We need, then, to capture and collect as much evidence now, as we go along, day by day, week by week, during the crisis. We need to collect and note this evidence so that when the time is right, we can feed the testimony, data and stories into a wider reflection and review process. It will ask some simple questions:

  • What was the role that community media played during the lockdown?
  • Was it realistic to expect volunteer-based community media groups to play this role?
  • Has it been a mistake to ignore the potential contribution of community media volunteers as an embedded part of civic society?
  • What alternative opportunities have we missed that would galvanise the social and community response to the lockdown in more multidimensional ways than big media corporations and institutions can usually offer?

I define community media by three simple rules of thumb. First, the programming serves matters of community interest, well-being and social development. Second, a community media project or group serves a specific community, with a specific set of social needs. Thirdly, those people who the projects are aimed to support are valued as contributors, co-creators, co-decision-makers and co-developers of the project and the media they produce. The people who support community media want better media, and they are prepared to make it themselves.

If a service is designed to provide programming and content for people, and not by those people themselves, then there are no embedded community development values at play. Social capital that stays in the hands of  small numbers of experts and cliques of decision makers, is not what community media is about. Community media is defined by its accountability to the public, and communities of interests and identity that support each group and project. Community media is not a way of solely protecting or promoting private or commercial interests.

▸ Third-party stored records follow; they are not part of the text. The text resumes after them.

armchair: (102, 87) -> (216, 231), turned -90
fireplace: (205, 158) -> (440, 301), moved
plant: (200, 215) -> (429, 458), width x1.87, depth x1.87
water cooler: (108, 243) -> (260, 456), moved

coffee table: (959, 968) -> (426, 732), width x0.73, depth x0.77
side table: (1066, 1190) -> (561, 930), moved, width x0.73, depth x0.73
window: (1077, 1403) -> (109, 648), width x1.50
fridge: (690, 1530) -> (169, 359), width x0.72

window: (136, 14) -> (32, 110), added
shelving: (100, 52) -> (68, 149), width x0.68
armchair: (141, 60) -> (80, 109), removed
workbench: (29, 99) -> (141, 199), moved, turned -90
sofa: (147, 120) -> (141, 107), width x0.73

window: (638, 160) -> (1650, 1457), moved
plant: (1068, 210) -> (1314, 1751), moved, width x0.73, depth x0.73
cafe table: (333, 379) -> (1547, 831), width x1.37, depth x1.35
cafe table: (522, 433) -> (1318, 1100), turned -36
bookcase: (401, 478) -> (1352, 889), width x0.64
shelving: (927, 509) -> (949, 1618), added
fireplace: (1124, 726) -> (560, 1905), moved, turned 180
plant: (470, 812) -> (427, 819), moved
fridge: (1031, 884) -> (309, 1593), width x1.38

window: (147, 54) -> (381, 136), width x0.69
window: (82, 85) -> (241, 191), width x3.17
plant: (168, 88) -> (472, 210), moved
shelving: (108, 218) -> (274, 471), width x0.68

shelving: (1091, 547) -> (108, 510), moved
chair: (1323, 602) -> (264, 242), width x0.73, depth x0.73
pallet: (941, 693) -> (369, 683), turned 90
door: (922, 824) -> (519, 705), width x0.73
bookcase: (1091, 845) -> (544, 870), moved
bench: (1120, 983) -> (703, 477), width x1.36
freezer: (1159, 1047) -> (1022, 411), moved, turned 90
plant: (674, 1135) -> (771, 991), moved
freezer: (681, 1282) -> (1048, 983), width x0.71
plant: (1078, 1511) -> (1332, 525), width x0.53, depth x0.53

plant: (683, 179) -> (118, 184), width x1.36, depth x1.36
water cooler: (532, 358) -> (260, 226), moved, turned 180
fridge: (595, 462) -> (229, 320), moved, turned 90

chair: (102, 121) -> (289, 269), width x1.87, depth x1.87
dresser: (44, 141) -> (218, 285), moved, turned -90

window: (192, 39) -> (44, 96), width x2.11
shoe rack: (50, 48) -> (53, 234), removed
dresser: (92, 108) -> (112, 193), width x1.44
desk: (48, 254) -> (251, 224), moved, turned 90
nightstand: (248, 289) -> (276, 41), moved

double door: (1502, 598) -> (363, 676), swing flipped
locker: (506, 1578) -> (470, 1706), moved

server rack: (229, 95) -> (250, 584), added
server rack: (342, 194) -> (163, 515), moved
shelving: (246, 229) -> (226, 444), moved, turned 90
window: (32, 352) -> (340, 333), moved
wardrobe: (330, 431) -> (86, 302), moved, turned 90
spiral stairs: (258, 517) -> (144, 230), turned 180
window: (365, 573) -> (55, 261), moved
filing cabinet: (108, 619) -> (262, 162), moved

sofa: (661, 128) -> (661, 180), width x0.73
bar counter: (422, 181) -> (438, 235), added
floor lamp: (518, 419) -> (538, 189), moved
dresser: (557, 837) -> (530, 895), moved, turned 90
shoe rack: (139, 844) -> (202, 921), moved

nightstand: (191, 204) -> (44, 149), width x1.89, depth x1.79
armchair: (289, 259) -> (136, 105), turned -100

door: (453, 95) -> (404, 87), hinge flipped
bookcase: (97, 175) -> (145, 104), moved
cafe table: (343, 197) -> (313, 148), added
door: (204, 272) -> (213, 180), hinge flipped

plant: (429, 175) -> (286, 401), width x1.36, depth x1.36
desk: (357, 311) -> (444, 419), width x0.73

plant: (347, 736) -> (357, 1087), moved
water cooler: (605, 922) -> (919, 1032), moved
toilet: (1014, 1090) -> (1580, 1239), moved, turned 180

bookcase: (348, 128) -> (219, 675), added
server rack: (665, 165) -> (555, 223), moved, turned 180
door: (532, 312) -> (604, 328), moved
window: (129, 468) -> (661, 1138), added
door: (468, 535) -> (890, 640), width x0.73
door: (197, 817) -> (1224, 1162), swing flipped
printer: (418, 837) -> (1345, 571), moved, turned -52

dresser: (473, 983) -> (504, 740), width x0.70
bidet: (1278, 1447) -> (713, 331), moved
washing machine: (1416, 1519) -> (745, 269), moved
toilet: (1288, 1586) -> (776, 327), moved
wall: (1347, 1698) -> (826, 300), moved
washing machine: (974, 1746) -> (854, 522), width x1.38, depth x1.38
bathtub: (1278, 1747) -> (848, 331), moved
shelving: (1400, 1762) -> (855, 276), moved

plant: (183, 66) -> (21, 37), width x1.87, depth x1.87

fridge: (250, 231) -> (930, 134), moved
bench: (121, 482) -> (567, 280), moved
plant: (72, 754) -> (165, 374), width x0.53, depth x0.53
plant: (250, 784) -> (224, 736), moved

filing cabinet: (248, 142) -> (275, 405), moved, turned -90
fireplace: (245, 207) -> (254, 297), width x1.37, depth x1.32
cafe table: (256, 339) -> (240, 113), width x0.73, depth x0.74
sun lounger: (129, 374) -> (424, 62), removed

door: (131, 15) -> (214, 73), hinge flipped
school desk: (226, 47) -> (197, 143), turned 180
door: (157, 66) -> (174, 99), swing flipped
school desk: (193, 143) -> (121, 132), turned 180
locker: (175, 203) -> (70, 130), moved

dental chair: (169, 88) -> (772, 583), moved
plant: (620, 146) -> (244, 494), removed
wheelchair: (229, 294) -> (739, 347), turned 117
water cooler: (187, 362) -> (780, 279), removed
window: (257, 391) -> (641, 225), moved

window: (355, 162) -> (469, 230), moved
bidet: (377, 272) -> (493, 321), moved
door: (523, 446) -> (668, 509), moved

Who controls and defines the editorial agenda of a radio station, a newspaper, a video channel or a group on Facebook, for example, is vitally important. There has to be a core element of democratic accountability at the heart of any community media project.

My call here, then is to ask the large charities, foundations and research organisations to start thinking about how this enquiry might be supported and established. If the Joseph Rowntree Foundation, the Carnegie UK Trust, the Paul Hamlyn Foundation, Locality, Social Value UK, Civil Society Future, the Media Reform Commission, Internews, and the many other groups who have an interest in facilitating positive and sustainable social change, are able to come together to ask these vital questions, then we might be able to build and future-proof a model of community media that is resilient and adaptable to change (both immediate and long-term), that is sustainable (offering better stewardship of our communities and our world), and  which forms an integral part of our stock of social insurance (as it alleviates risk and monological thinking).

We might then be able to do things differently in the future, when we are inevitable faced by problems of climate crisis, insecure food supplies, extreme inequality, nationalism, ignorance, fake news, and all the other ills of our age. This needs to be looked at locally as well as nationally and transnationally. We can start by collecting our evidence, and get ready to share that evidence when the time comes to look back, reflect and share what we have learnt about what we got right and what we got wrong leading up to, during and after the lockdown of 2020.